随着经济全球化进程的不断加快, 组织需要根据外界环境的变化灵活地做出调整, 组织重组、精简、兼并和收购的浪潮导致员工的工作环境越来越复杂、难以预测甚至混乱(King, 2004), 这使得员工的职业发展面临着严峻的挑战。Hall(2004)提出易变性职业生涯(Protean Career)的概念, 他指出21世纪的职业是变化多端的, 是由员工所驱动的, 并且需要员工随着自身和外界环境的变化而不断地做出调整, 这意味着职业生涯管理的重担逐渐从组织向员工转移。因此, 员工有责任、有义务主动管理自己的职业生涯(刘晋, 黄波, 盛小丰, 王颖, 于晓彤, 2018)。职业生涯自我管理(Individual Career Management, ICM)是指员工出于自身职业发展的需要, 在组织环境下主动实施的一系列自我职业生涯的设计、规划和管理策略或措施(龙立荣, 2003)。这一系列的职业生涯自我管理行为包括积极构建社会关系网络、展示自我成就以及开发和提升职业相关技能等(龙立荣, 方俐洛, 凌文辁, 2002; Sturges,Conway, & Liefooghe, 2010)。对于员工个人来说, 职业生涯的自我管理行为关系到他们在组织中的生存质量和职业发展。通过对职业生涯的管理, 有利于员工实现自己的职业目标(De Vos & Soens, 2008), 促进他们的职业成功(龙立荣, 毛忞歆, 2007)和职业满意度(Jung & Takeuchi,2018)。对于组织来说, 员工的职业生涯自我管理有利于组织保持现有员工的竞争力, 培养组织的人力资源竞争优势,发展组织的核心竞争力, 进而保障组织的稳定发展。

鉴于职业生涯自我管理的迫切性和重要性, 如何促进员工进行职业生涯自我管理吸引了国内外学者的广泛关注。学者们对员工职业生涯自我管理的研究主要从员工自身因素、职业因素和组织环境因素三个角度着手, 涵盖理论发展和实证研究两个方面。在理论发展方面, King(2004)开创性地提出了职业生涯自我管理过程的模型, 他指出, 员工的自我效能、控制职业结果的期望以及职业锚可以激发他们进行职业生涯的自我管理。至于实证研究,从员工自身因素方面, 学者们指出主动型人格(Chiaburu,Baker, & Pitariu, 2006)以及自我效能(龙立荣, 2003)等能够预测员工的职业生涯自我管理。从职业因素来看, 多变的职业态度(De Vos & Soens, 2008)以及职业自我概念具体化(Weng & McElroy, 2010)等被证实能够预测员工的职业生涯自我管理。从组织环境因素来看, 组织支持(Sturges et al., 2010)以及组织职业生涯管理(龙立荣,2003)等可以促进员工的职业生涯自我管理。综上所述,目前有关职业生涯自我管理的研究已取得了可观的成果,但是, 大多数研究仅仅着眼于单一层面的影响因素(例如仅从个体因素或环境因素进行研究), 鲜少考虑到多方面因素的共同作用, 而员工在职业发展过程中无疑会受到来自自身和环境等多方面因素的共同作用, 因此, 亟待从多因素的角度探讨员工的职业生涯自我管理行为。

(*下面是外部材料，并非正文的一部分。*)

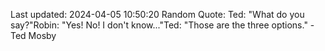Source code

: Last updated: 2024-04-05 10:50:20
Random Quote: Ted: "What do you say?"Robin: "Yes! No! I don't know..."Ted: "Those are the three options." - Ted Mosby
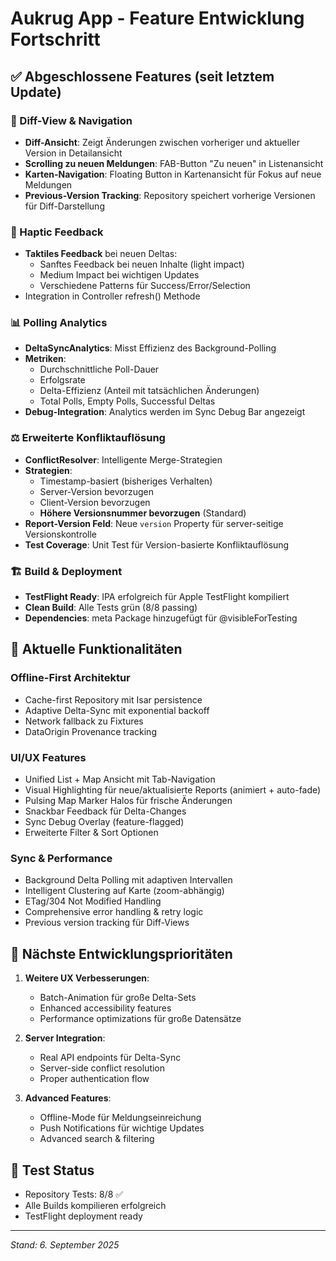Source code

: # Aukrug App - Feature Entwicklung Fortschritt

## ✅ Abgeschlossene Features (seit letztem Update)

### 🔄 Diff-View & Navigation

- **Diff-Ansicht**: Zeigt Änderungen zwischen vorheriger und aktueller Version in Detailansicht
- **Scrolling zu neuen Meldungen**: FAB-Button "Zu neuen" in Listenansicht
- **Karten-Navigation**: Floating Button in Kartenansicht für Fokus auf neue Meldungen
- **Previous-Version Tracking**: Repository speichert vorherige Versionen für Diff-Darstellung

### 📳 Haptic Feedback

- **Taktiles Feedback** bei neuen Deltas:
  - Sanftes Feedback bei neuen Inhalte (light impact)
  - Medium Impact bei wichtigen Updates
  - Verschiedene Patterns für Success/Error/Selection
- Integration in Controller refresh() Methode

### 📊 Polling Analytics

- **DeltaSyncAnalytics**: Misst Effizienz des Background-Polling
- **Metriken**: 
  - Durchschnittliche Poll-Dauer
  - Erfolgsrate
  - Delta-Effizienz (Anteil mit tatsächlichen Änderungen)
  - Total Polls, Empty Polls, Successful Deltas
- **Debug-Integration**: Analytics werden im Sync Debug Bar angezeigt

### ⚖️ Erweiterte Konfliktauflösung

- **ConflictResolver**: Intelligente Merge-Strategien
- **Strategien**:
  - Timestamp-basiert (bisheriges Verhalten)
  - Server-Version bevorzugen
  - Client-Version bevorzugen
  - **Höhere Versionsnummer bevorzugen** (Standard)
- **Report-Version Feld**: Neue `version` Property für server-seitige Versionskontrolle
- **Test Coverage**: Unit Test für Version-basierte Konfliktauflösung

### 🏗️ Build & Deployment

- **TestFlight Ready**: IPA erfolgreich für Apple TestFlight kompiliert
- **Clean Build**: Alle Tests grün (8/8 passing)
- **Dependencies**: meta Package hinzugefügt für @visibleForTesting

## 🎯 Aktuelle Funktionalitäten

### Offline-First Architektur

- Cache-first Repository mit Isar persistence
- Adaptive Delta-Sync mit exponential backoff
- Network fallback zu Fixtures
- DataOrigin Provenance tracking

### UI/UX Features

- Unified List + Map Ansicht mit Tab-Navigation
- Visual Highlighting für neue/aktualisierte Reports (animiert + auto-fade)
- Pulsing Map Marker Halos für frische Änderungen
- Snackbar Feedback für Delta-Changes
- Sync Debug Overlay (feature-flagged)
- Erweiterte Filter & Sort Optionen

### Sync & Performance

- Background Delta Polling mit adaptiven Intervallen
- Intelligent Clustering auf Karte (zoom-abhängig)
- ETag/304 Not Modified Handling
- Comprehensive error handling & retry logic
- Previous version tracking für Diff-Views

## 📱 Nächste Entwicklungsprioritäten

1. **Weitere UX Verbesserungen**:
   - Batch-Animation für große Delta-Sets
   - Enhanced accessibility features
   - Performance optimizations für große Datensätze

2. **Server Integration**:
   - Real API endpoints für Delta-Sync
   - Server-side conflict resolution
   - Proper authentication flow

3. **Advanced Features**:
   - Offline-Mode für Meldungseinreichung
   - Push Notifications für wichtige Updates
   - Advanced search & filtering

## 🧪 Test Status

- Repository Tests: 8/8 ✅
- Alle Builds kompilieren erfolgreich
- TestFlight deployment ready

---
*Stand: 6. September 2025*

使命感是西方职业心理学一个新兴的概念, 因其对个体职业发展和组织的积极作用而受到了国内外众多学者的青睐。不仅如此, 在当今新的时代背景下, 组织和管理者也开始强调使命感的召唤。例如, 美国最大的招聘网站Monster.com的广告就是“找到您的使命感(Find your calling)”; 华为公司的创始人任正非强调“高层管理者应当具有使命感”(田涛, 吴春波, 2012)。习近平总书记在中共十九大上反复强调“不忘初心, 牢记使命”, 这一八字箴言不仅关系到中国特色社会主义事业的建设, 还对组织与员工的发展和管理有着深刻的启示。企业的存续和发展离不开组织使命的驱动, 组织中的员工在职业生涯发展的过程中同样需要使命感的驱动与激励。研究指出, 使命感在个体的职业发展中扮演着重要的角色(张春雨, 韦嘉,张进辅, 2012; 赵小云, 郭成, 2011)。然而, 尽管有学者研究了使命感与相关职业变量之间的关系(胡湜, 顾雪英,2014; Hirschi, 2012), 使命感与职业生涯自我管理的关系及影响机制尚待研究。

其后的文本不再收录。